Task set:
**A)** By what date does the text on the IAB Global Privacy Platform say the GPP will stop operating alongside the US privacy string?
**B)** Write what comes next in the passage about OneTrust and the IAB Global Privacy Platform, picking up after its final sentence.

Document segment:
* * * *
The IAB GPP will operate alongside US privacy string until January 31, 2024 to allow for vendors to adopt GPP. IAB will continue to support the IAB TCF to allow Consent Management Provider (CMP) and vendors time to develop and implement any changes that may arise in IAB TCF 2.0.
What is the IAB Global Privacy Platform?
The IAB GPP helps address the challenges posed by the growing number of different privacy regulations worldwide. Implementing OneTrust with the IAB Global Privacy Platform Consent empowers publishers to streamline the vendors and advertising content which appears on their websites.
OneTrust has partnered with IAB Tech Lab to help publishers meet the transparency, notice, and choice requirements set out by the US Privacy Laws which came into play in 2023.
As an IAB Tech Lab-approved Consent Management Provider (CMP), OneTrust helps customers to pull vendor privacy declarations directly from the IAB Global Vendor List and provide necessary information about the approved Vendors. OneTrust customers can capture a website visitor's consent, where necessary, before personal data is collected, and when approved, share the preferences to Vendors to ensure adherence to the website visitor's choice.
* * * *
Material:
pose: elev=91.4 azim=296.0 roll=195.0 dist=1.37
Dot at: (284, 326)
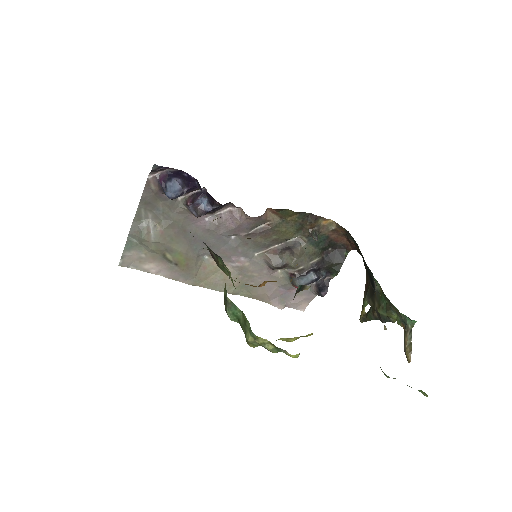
* * * *
The replies:
**A)** January 31, 2024.

**B)**
OneTrust's partnership with IAB Tech Lab allows customers to seamlessly integrate their existing privacy notices and policies with the IAB Framework, simplifying transparency, notice, and consent capture, as well as demonstrating compliance across their first- and third-party content ecosystem.
Important
Google Ad Manager Support
Google Ad Manager will continue to support the US privacy string after the January 31end-of-support deadline communicated by the IAB (more information here) and will not support the US National String. OneTrust's official stance is to no longer use the USP past the IAB deprecation date.
Google has stated they will continue to support the USP after the deprecation date and we will not prevent users from writing the USP. Google is only adopting state-specific GPP strings for four states: California, Virginia, Colorado, and Connecticut. You may want to instead programmatically set the RDP and/or the TFCD signals in Ad Manager nationally. Once Google fully supports GPP for Ad Manager, they will deprecate USP and officially recommend that publishers move to GPP. No timeline has been given by Google.
You can find more information here.
Note
The following information is only applicable to the new US Privacy strings, not TCF EU.
IAB GPP attempts to create a unified approach for consent signaling for US stakeholders. The global privacy platform looks to streamline US consent by introducing state-specific strings and the Multi State Privacy Agreement (MSPA).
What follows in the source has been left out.